Dames de compagnie en EHPAD : quand le lien social se marchande
Une enquête publiée par Le Figaro, ce 26 juillet, revient sur le métier méconnu des dames de compagnie, ces personnes rémunérées par des familles pour s’occuper d’un proche qu’elles ne peuvent plus prendre en charge. Les dames de compagnie, si elles constituent parfois un immense soutien pour des familles qui n’ont pas la possibilité de s’occuper régulièrement d’un parent en EHPAD, s’avèrent toutefois pratiquer un métier aux frontières opaques, et il semble que le champ de leurs compétences n’ait en réalité jamais été défini clairement. Simple compagnie, aide à domicile, voire soignante ? Difficile de saisir ce qu’implique vraiment cette charge, qui semble évoluer considérablement en fonction des profils qui la pratiquent.
Au pôle « Droits des malades et dépendance » de l’institution du Défenseur des droits, on s’inquiète du flou qui encadre une fonction pourtant essentielle dans la vie des personnes âgées : « Il y a des dérives et aucun contrôle. Le recours à ces dames de compagnie, employées et rémunérées par les familles, est encouragé par certains groupes privés. Certaines s’occupent de plus de dix résidents à la fois. Leur prestation a lieu dans un cadre opaque. Certaines se substituent au personnel de l’EHPAD en donnant les repas, en effectuant les toilettes, des changes et parfois même les soins sans aucun contrôle de la direction. Comme tout tiers intervenant au sein des EHPAD, il est important que l’activité des dames de compagnie soit encadrée afin de jouer un rôle utile dans la prise en charge des résidents. » L’analyse que livre le Défenseur des droits dévoile une nouvelle fois la faillite d’institutions qui se révèlent incapables de mener à bien leur mission d’aide aux personnes âgées. Si l’objectif est clair, les moyens pour y parvenir laissent à désirer et l’on apprend que des métiers pratiqués depuis des dizaines d’années n’ont toujours pas été codifiés, qu’ils ne font pas l’objet de contrôles réguliers, ce qui donne bien sûr lieu à d’inévitables dérives. Entre un nombre croissant de résidents (il y avait 496.237 personnes accueillies en EHPAD en 2009, contre plus de 600.000 aujourd’hui) et une diminution inquiétante du personnel employé dans ces structures, il n’est pas étonnant de découvrir qu’un certain nombre de tâches sont pratiquées selon le libre arbitre de chacun.

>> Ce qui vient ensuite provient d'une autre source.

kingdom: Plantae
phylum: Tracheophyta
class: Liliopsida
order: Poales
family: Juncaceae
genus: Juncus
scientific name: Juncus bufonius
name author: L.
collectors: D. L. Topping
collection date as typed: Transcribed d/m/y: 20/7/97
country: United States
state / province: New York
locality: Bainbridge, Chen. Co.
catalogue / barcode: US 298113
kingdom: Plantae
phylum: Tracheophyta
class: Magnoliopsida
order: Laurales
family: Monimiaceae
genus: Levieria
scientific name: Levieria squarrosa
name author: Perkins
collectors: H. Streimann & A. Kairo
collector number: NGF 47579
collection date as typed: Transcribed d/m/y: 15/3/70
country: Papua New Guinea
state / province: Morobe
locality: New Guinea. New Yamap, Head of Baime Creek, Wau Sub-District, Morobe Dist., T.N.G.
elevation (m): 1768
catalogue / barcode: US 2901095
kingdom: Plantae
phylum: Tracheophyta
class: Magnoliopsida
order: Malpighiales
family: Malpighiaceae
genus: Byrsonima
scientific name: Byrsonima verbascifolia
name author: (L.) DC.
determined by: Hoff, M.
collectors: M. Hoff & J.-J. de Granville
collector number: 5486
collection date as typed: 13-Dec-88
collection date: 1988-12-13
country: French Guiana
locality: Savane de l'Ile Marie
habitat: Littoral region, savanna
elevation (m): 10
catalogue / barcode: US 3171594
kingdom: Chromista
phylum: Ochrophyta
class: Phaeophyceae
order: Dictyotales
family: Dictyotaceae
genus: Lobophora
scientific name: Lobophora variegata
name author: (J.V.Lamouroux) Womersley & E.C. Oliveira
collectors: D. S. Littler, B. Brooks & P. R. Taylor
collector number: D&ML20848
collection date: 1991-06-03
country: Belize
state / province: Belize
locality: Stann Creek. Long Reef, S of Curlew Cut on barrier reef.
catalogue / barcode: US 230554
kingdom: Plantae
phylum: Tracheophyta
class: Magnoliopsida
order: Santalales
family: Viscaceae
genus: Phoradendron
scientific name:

Outre les difficultés liées à une pratique menée « sur le tas », l’association Petits Frères des pauvres s’inquiète, quant à elle, de l’émergence d’un « lien social payant ». Triste constat, en effet. Que dire d’une société où la visite d’un proche se doit d’être rémunérée, sans quoi ce dernier se retrouvera dans une solitude totale. Tout est aujourd’hui marchandé, même cette visite de la voisine à un parent qu’on laisse le temps d’un week-end : un petit billet et tout s’arrange ! Hélas, ces personnes âgées font souvent les frais d’une politique égocentrique qu’ils ont eux-mêmes initiée, clamant cette volonté de jouir sans entraves. Leurs enfants ont pris pour eux cet idéal et il est indubitable que visiter de manière régulière une personne quelque peu diminuée constitue évidemment une entrave à la conduite d’une vie tournée uniquement vers soi. Un lien social en perpétuel appauvrissement a ainsi supplanté le lien familial au lieu de le compléter, et ce sont désormais des personnes extérieures, nullement concernées par les résidents en EHPAD, qui daignent s’en occuper moyennant rémunération.
Le professeur Jérôme Lejeune nous alertait déjà en son temps : « La qualité d’une civilisation se mesure au respect qu’elle porte aux plus faibles de ses membres. » On ne s’étendra pas sur ce qu’est devenue la nôtre.